Shelley is convinced it’s a concept that’s about to erupt big time – so much so that she’s repeatedly turned down interview requests from national news networks, deciding instead to wait until Estates of Niagara is launched in 2023, having the ability to handle the calls, which she expects to result. Having a 6-step screening process to match co-owners based on our member’s support needs and lifestyle choices. At all levels, the resident “does need a certain level of independence,” although the goal is for our residents to age in place for as long as possible. Our Friendship Suites is co-ownership, and is registered as a tenant in common on the title/deed… It is one home with multiple co-owners. Shelley totally believes it’s the way of the future and she is very passionate about this. As demand for co-housing by seniors continues to increase, the demographics promise a built-in customer base sooner rather than later. It’s still very early in the process, remember how condos took off, and no one initially thought they would? Realtors can’t sell what they don’t understand. It’s a learning curve.”
Her journey into Co-Ownership started when her elderly mother, who suffered from Alzheimer’s, had to be admitted to a long-term care facility and her father wasn’t ready to live alone. She had already been caring for her parents in their home for two years and was exhausted. Overwhelmed, she did a lot of research, went all over the world on the Internet, looking for answers. She soon realized that shared home ownership, which is on the rise both abroad and in North America, could result in substantial savings and address a host of social and emotional housing challenges for seniors, including isolation and loneliness. Drawn to the idea because it offered a solution to her elderly father’s predicament. It was an idea born out of necessity. “I was a desperate caregiver”.
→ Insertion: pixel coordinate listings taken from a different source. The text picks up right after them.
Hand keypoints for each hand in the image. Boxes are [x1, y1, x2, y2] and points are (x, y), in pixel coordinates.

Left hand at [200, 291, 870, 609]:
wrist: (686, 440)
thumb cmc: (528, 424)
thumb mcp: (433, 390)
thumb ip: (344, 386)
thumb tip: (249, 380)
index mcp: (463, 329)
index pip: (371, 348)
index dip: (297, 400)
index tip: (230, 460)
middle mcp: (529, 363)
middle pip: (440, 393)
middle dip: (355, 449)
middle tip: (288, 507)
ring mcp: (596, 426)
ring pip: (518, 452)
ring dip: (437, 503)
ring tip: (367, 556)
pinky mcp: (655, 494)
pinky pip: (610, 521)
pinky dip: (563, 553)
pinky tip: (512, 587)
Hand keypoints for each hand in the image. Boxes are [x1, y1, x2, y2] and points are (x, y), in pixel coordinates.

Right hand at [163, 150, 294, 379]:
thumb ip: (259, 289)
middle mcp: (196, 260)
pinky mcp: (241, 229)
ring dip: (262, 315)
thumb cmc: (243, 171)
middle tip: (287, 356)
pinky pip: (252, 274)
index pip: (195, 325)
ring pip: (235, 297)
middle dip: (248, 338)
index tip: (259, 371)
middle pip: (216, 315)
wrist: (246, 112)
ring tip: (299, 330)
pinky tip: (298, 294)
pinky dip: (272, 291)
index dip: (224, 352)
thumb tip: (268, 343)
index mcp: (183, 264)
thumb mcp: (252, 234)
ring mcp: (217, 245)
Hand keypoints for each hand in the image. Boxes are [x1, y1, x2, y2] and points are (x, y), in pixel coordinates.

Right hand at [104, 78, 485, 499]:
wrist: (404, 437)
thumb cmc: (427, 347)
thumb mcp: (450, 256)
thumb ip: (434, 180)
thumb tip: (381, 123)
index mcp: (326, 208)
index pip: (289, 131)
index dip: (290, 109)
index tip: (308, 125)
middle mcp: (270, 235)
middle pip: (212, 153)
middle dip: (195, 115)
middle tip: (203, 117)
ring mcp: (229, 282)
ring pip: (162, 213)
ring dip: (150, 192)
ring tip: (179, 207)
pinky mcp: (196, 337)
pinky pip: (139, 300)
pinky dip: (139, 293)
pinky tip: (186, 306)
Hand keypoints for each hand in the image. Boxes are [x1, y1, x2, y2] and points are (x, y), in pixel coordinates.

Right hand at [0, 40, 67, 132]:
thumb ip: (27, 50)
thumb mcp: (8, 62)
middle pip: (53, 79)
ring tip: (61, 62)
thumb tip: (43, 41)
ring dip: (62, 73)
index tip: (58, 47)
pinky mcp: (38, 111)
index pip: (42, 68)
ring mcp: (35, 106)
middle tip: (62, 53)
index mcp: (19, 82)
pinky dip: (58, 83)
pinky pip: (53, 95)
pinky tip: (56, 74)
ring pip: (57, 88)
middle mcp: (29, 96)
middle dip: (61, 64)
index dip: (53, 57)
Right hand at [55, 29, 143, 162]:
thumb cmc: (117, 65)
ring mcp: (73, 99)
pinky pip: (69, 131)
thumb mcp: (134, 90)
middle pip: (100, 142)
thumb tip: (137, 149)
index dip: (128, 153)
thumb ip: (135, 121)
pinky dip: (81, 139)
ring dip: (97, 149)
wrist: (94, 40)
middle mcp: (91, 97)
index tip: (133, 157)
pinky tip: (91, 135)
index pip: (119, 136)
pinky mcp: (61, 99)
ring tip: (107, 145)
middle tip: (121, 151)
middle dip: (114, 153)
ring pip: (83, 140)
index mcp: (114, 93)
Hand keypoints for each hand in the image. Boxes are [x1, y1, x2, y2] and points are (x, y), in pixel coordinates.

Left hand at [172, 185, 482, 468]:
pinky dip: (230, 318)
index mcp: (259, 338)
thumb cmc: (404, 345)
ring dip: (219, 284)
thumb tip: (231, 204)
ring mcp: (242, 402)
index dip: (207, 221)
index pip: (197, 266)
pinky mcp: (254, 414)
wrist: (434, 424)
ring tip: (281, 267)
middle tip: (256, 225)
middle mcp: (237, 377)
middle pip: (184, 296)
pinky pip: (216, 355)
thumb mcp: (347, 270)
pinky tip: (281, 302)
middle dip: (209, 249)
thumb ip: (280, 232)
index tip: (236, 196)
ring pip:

Her father had congestive heart failure, could no longer live alone and was burning through the reverse mortgage on his home. Raymond was afraid he would outlive his nest egg. But he refused to move in with Shelley or go into a retirement residence. Then she had an idea. She would create a shared-living home, with her father as the first shared owner. Raymond’s father would be one of four seniors to share the costs of the home, which can include the services of a caregiver, in a 4,000-square-foot, four-suite home in Barrie.
“My father loved it,” Shelley remembered, and he felt he still had control over his life. He reaped the benefits of a built-in social network and the savings from sharing the costs of utilities, upkeep, taxes, home insurance and housekeeping/personal assistance (including laundry, shopping, cooking, and medication reminders)..Shelley was grateful that when her father’s time came, she was able “to say good-bye as a daughter, not a caregiver.”